AFP/ Srinagar

Three civilians were killed Saturday in Indian-controlled Kashmir when the car they were travelling in was hit by a mortar shell fired by Pakistani soldiers, police said, as the rival nations continued to exchange heavy fire across their de facto border in the disputed territory.

Twenty others were injured, some seriously, as mortar shells landed in the border village of Balakote, 200 kilometres south of the main city of Srinagar.

"The three died when their car was hit by a shell fired from the Pakistani side. Twenty are injured, some of them had to be flown to a hospital in Jammu (the nearest city)," inspector general of police for the region, Danesh Rana, told AFP.

India and Pakistan, the nuclear-armed South Asian rivals have been exchanging heavy intermittent fire across the Line of Control almost daily for a week. The military action continued even as the two countries were celebrating their independence from Britain in 1947 over the weekend.
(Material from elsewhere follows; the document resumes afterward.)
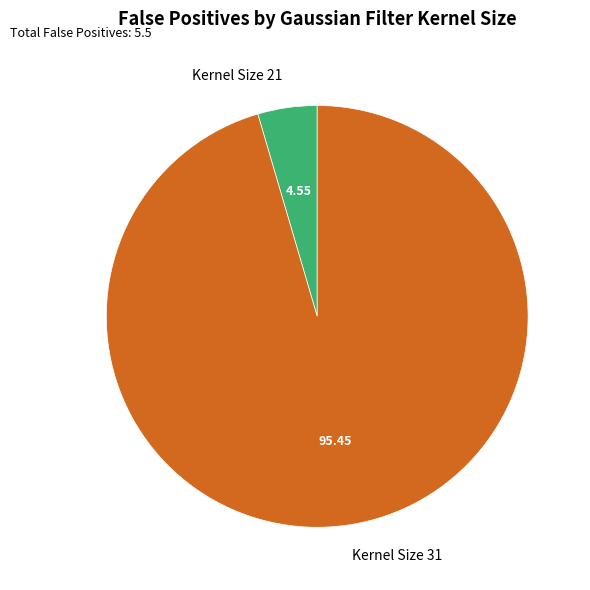

Rank the categories by value from highest to lowest.

Kernel Size 31, Kernel Size 21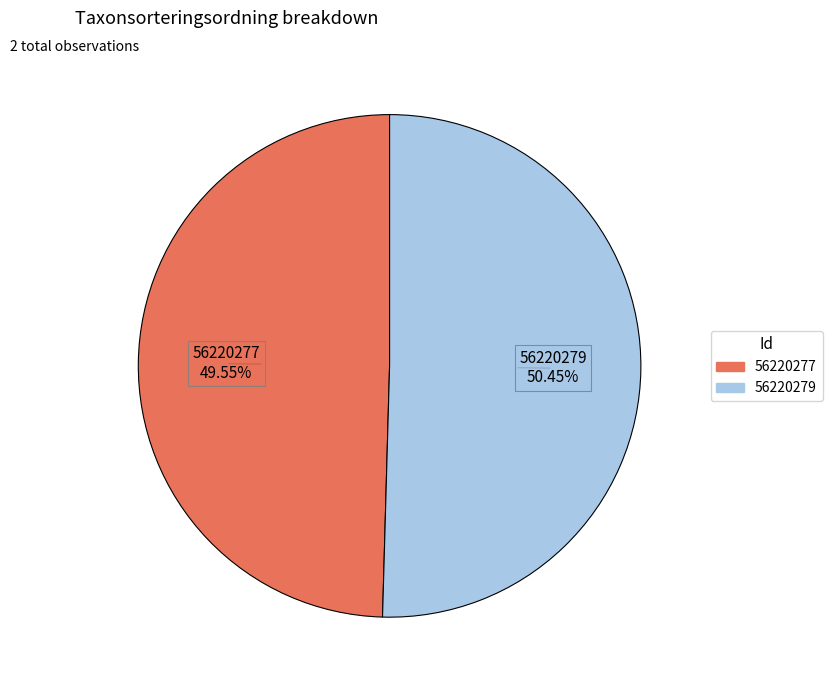

Approximately how many times larger is the value at 56220277 compared to 56220279?

1.0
Kashmir, the Himalayan territory which is ruled separately by India and Pakistan, has been divided between the two countries since the end of British colonial rule in the sub continent but is claimed in full by both.
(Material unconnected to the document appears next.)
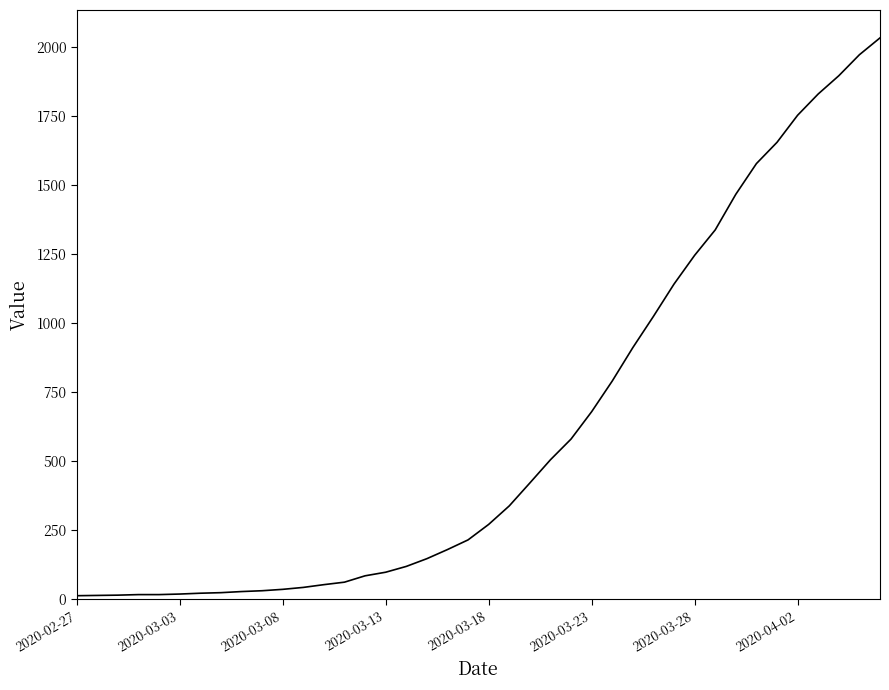

What is the difference between the maximum and minimum values?

2019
The bitter rivals signed a border ceasefire agreement in 2003 which has largely held, but both report violations, frequently accusing each other of unprovoked firing across their border.

Since 1989, several rebel groups have been fighting hundreds of thousands of Indian forces deployed in region, for independence or a merger of the territory with Pakistan.

The conflict has left tens of thousands, mostly civilians, dead.

While relations between the two neighbours Indian and Pakistan remain chilly, their respective national security advisors are scheduled to meet in the Indian capital New Delhi on August 23 as a confidence-building measure following their premiers' summit meeting in Russia in July.